En Grande-Bretagne, Google, Amazon et Starucks avaient été étrillés sur cette question par les députés, en novembre dernier. Et ce n’est pas fini. Amazon pourrait être à nouveau entendu, après la révélation du montant de ses impôts pour 2012 : 2,4 millions de livres (2,8 millions d'euros) en Grande-Bretagne, alors qu’il a reçu sur la même période 2,5 millions de livres d’aides fiscales de la part du gouvernement. Une « blague », a jugé la présidente travailliste de la commission parlementaire sur les finances publiques, Margaret Hodge. D’autant que Reuters, au terme de trois mois d’enquête, estime que l’entreprise effectue la majeure partie de son activité sur le sol britannique, et non en Irlande et au Luxembourg, comme elle veut le faire croire au fisc.

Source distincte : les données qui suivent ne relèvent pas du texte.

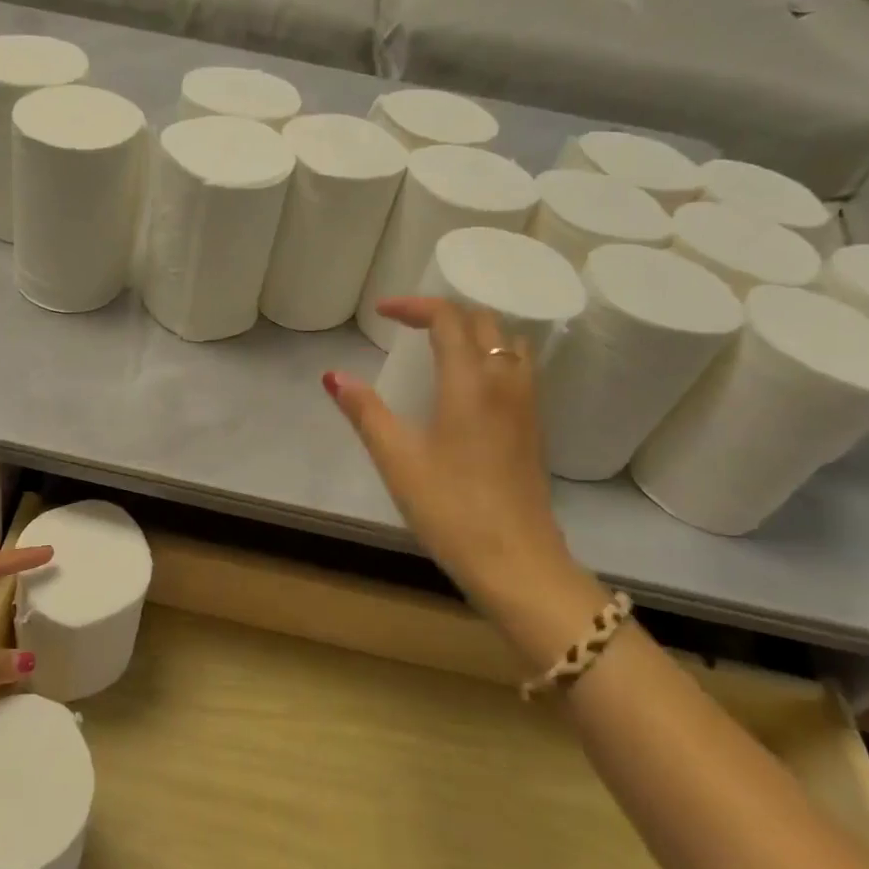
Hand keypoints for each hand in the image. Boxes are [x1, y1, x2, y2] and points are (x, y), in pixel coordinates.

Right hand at [324, 298, 595, 644]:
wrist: (517, 562)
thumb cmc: (450, 508)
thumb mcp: (397, 459)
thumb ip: (365, 411)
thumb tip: (333, 376)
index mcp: (471, 382)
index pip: (449, 318)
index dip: (414, 306)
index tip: (382, 313)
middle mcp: (506, 382)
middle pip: (484, 322)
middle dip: (445, 313)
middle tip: (408, 326)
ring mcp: (528, 406)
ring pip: (509, 344)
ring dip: (475, 332)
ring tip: (441, 348)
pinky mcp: (535, 429)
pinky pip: (518, 370)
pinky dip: (492, 357)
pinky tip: (469, 387)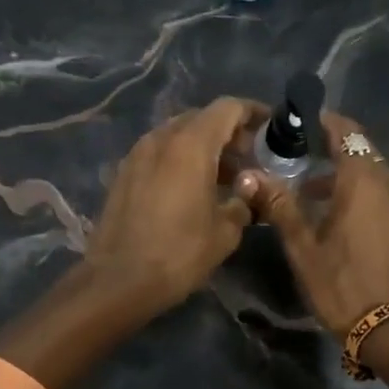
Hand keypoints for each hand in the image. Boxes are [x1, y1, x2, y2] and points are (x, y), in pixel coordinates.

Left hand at [83, 97, 265, 318]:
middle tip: (250, 159)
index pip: (227, 108)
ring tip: (225, 177)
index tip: (270, 128)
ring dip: (204, 147)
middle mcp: (161, 139)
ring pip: (177, 135)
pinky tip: (192, 189)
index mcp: (190, 145)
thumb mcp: (225, 232)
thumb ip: (243, 201)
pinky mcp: (123, 173)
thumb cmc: (178, 253)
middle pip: (201, 119)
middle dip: (229, 132)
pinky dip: (180, 160)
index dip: (252, 113)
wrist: (118, 280)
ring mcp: (137, 154)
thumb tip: (249, 189)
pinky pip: (159, 153)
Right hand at [238, 111, 388, 339]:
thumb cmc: (344, 284)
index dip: (320, 121)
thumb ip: (280, 205)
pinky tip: (335, 211)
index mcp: (362, 180)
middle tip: (294, 154)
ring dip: (342, 170)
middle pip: (359, 148)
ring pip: (371, 171)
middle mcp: (388, 182)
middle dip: (329, 145)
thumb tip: (250, 175)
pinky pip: (381, 191)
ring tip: (308, 186)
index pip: (345, 130)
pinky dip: (358, 189)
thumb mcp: (304, 247)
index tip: (294, 123)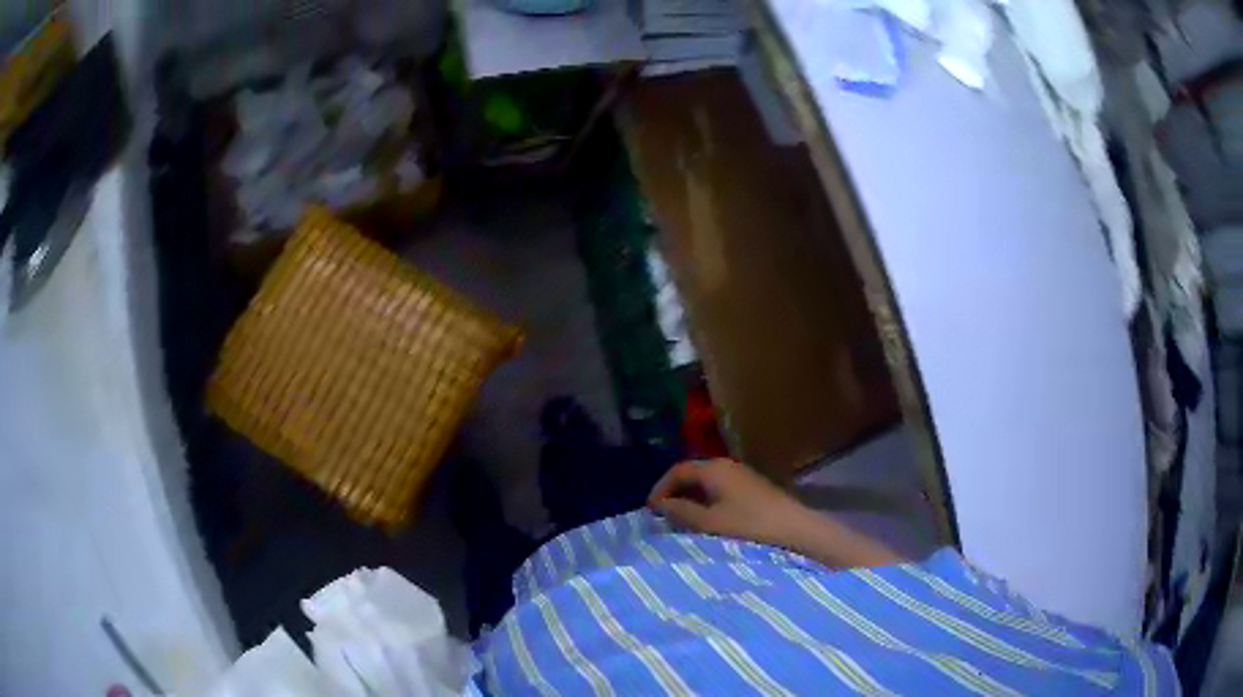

Au sein du monde de l’entreprise, certains sont conscients que ces excès ne pourront pas durer. Ainsi, lors du débat au forum de l’OCDE, William Morris, de General Electric, a bien dit qu’il ne voyait pas en quoi la question de la morale devait être prise en compte pour peu que la loi soit respectée. Mais il a aussi confessé qu’il estimait que les entreprises devaient montrer un peu de bonne foi, et participer à la réflexion sur leurs pratiques. Pas parce qu’elles sont intrinsèquement bonnes, mais parce qu’à ce rythme, elles risquent de perdre la confiance du public. Leur principale ressource.